Commissioner Bernadine Ballance filed a dissenting opinion. Plaintiff appeals.
The issue presented by this appeal is whether the plaintiff filed her claim within the time prescribed by G.S. 97-58. G.S. 97-58 provides in relevant part:
(b) . . . The time of notice of an occupational disease shall run from the date that the employee has been advised by competent medical authority that he has same.
(c) The right to compensation for occupational disease shall be barred unless a claim be filed with the Industrial Commission within two years after death, disability, or disablement as the case may be.
Our Supreme Court held in Taylor v. J.P. Stevens & Co., 300 N.C. 94, 265 S.E.2d 144 (1980), that subsections (b) and (c) of G.S. 97-58, *306supra, must be construed in pari materia. When so construed, the Court held that the two-year period within which claims for benefits for an occupational disease must be filed begins running when an employee has suffered injury from an occupational disease which renders the employee incapable of earning, at any job, the wages the employee was receiving at the time of the incapacity, and the employee is informed by competent medical authority of the nature and work-related cause of the disease. Id. at 98-99, 265 S.E.2d at 147. Moreover, the two-year period for filing claims for an occupational disease does not begin to run until all of these factors exist. Dowdy v. Fieldcrest, 308 N.C. 701, 706, 304 S.E.2d 215, 218-19.
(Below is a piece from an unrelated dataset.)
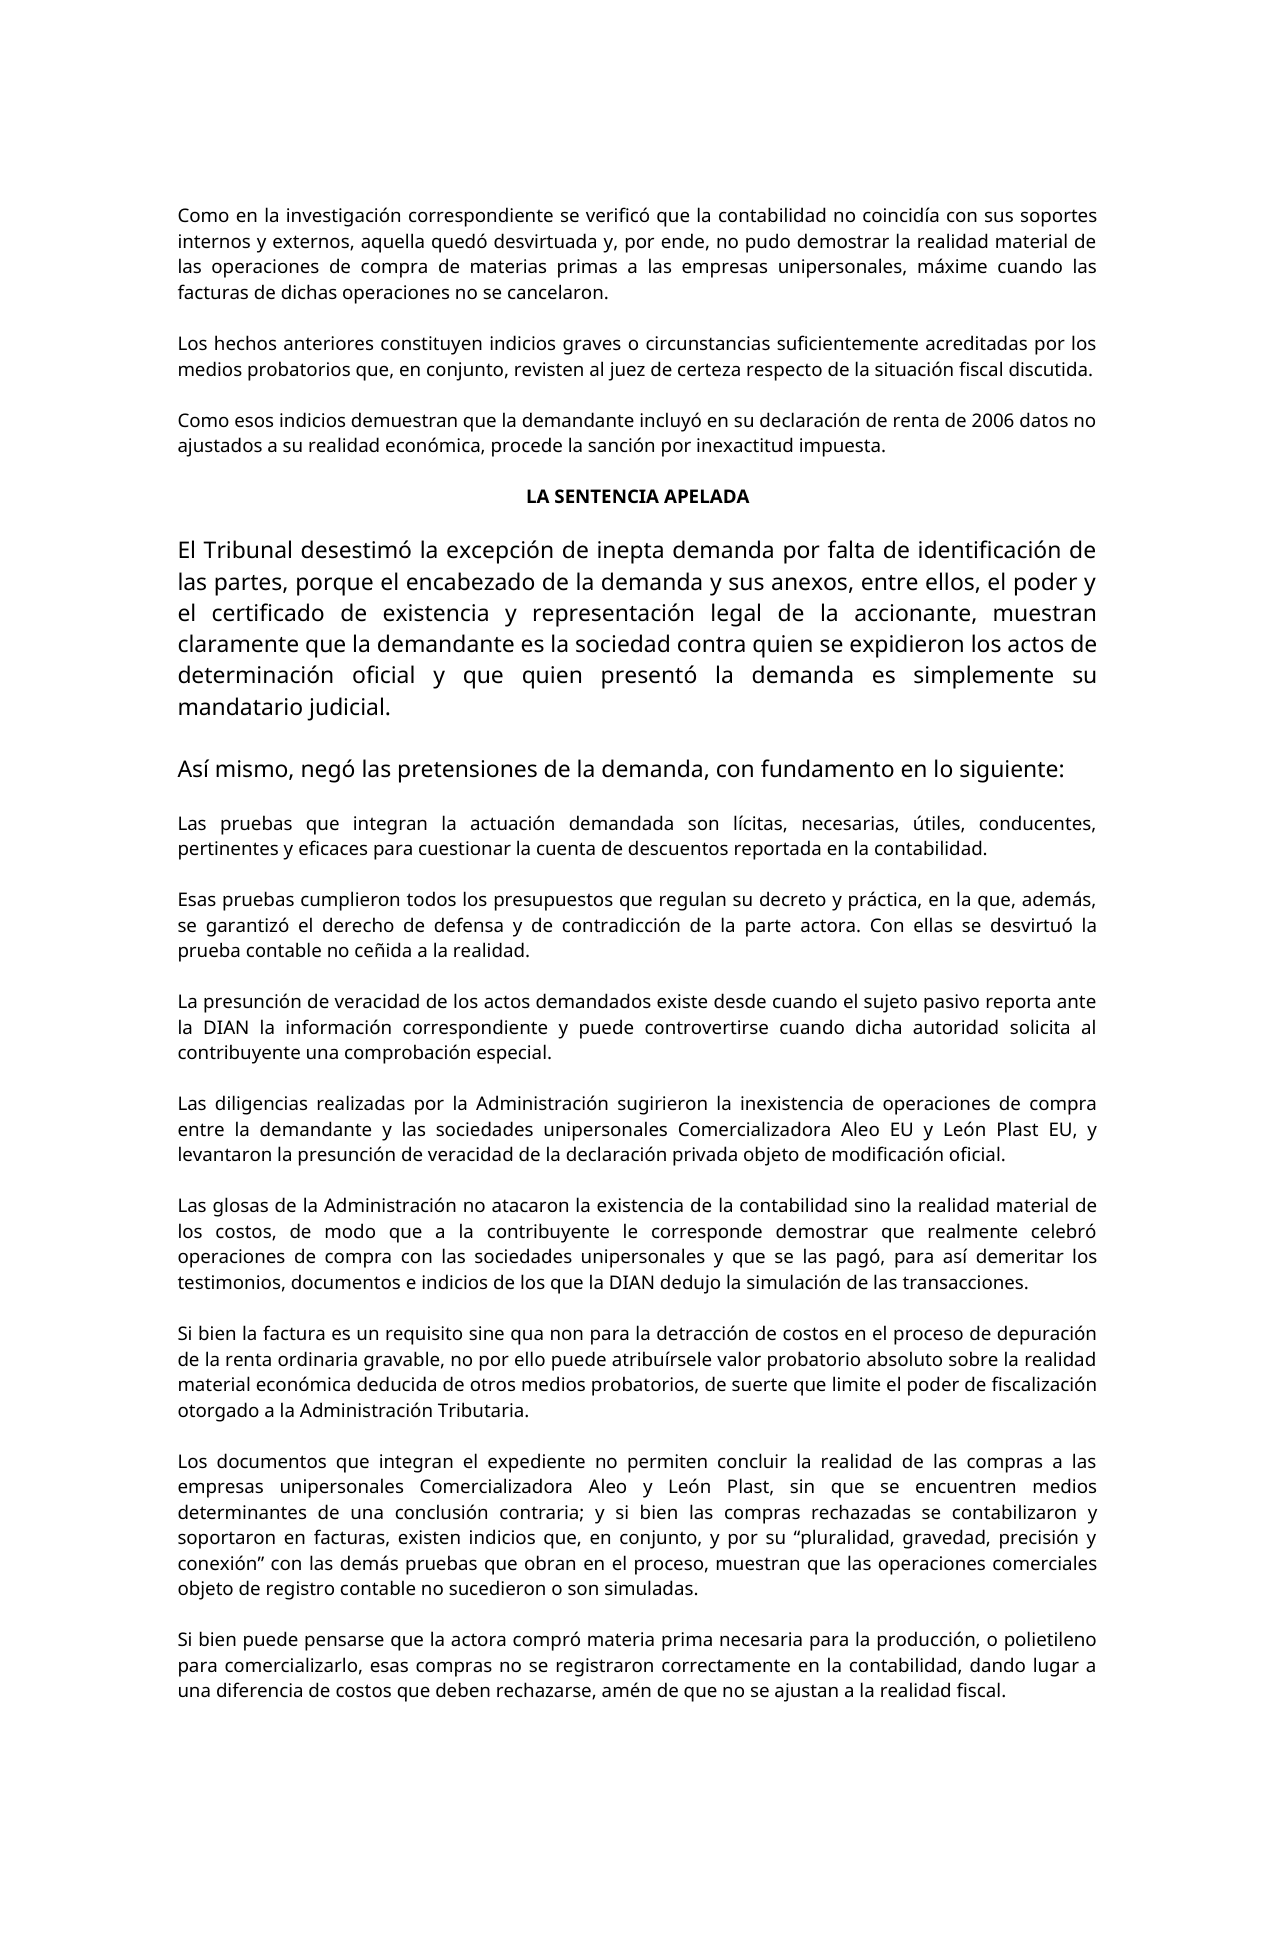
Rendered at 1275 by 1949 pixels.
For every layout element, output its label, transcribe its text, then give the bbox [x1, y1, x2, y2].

text Los documentos que integran el expediente no permiten concluir la realidad de las compras a las empresas unipersonales Comercializadora Aleo y León Plast, sin que se encuentren medios determinantes de una conclusión contraria; y si bien las compras rechazadas se contabilizaron y soportaron en facturas, existen indicios que, en conjunto, y por su “pluralidad, gravedad, precisión y conexión” con las demás pruebas que obran en el proceso, muestran que las operaciones comerciales objeto de registro contable no sucedieron o son simuladas. [177, 1448, 1098, 1601]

It is clear from the record that plaintiff was “informed by competent medical authority” of her occupational disease on 11 September 1990. Thus, the critical question is at what time did plaintiff become incapable of earning, at any job, the wages she was receiving prior to her disability. Defendant employer contends that plaintiff’s disability commenced 11 September 1990 when she took a leave of absence for six days after being informed by her doctor of her disease. Plaintiff contends that her inability to work for six days is insufficient under the Workers’ Compensation Act, as a matter of law, to claim a disability. General Statute section 97-54 provides that in all cases of occupational disease other than asbestosis or silicosis, “disablement shall be equivalent to disability as defined in G.S. 97-2(9).” N.C. Gen. Stat. § 97-2(9) (1991) provides, “The term disability means incapacity because of injury to earn the wages which the employee was receiving at the time of injury in the same or any other employment.” However, N.C. Gen. Stat. § 97-28 (1991). provides:
No compensation . . . shall be allowed for the first seven calendar days of disability resulting from an injury ... Nothing in this section shall prevent an employer from allowing an employee to use paid sick leave, vacation or annual leave, or disability benefits provided directly by the employer during the first seven calendar days of a disability.
(emphasis added).
The Workers’ Compensation Act treats an occupational disease as an injury and applies all applicable provisions thereto; “[disablement ... of an employee from an occupational disease described in G.S. 97-53 shall be treated as the happening of an injury by accident within the meaning of the ... Act.” N.C.G.S. § 97-52 (1991). Thus, con-*307straing the aforementioned statutes together, plaintiffs six day leave-of-absence was incompensable under the Act for disability compensation. Plaintiff did not incur a compensable period of disability until 24 January 1992 when she was unable to earn wages for four weeks. It was at that time that both factors under Taylor existed, and at that time that the statute began to run on her claim for occupational disease. Thus, plaintiff had two years from 24 January 1992 in which to file her claim with the Industrial Commission. Plaintiff filed her claim 25 February 1993; therefore, her claim was timely filed.
Therefore, the opinion and award of the Industrial Commission is hereby
Reversed.
Judges WALKER and TIMMONS-GOODSON concur.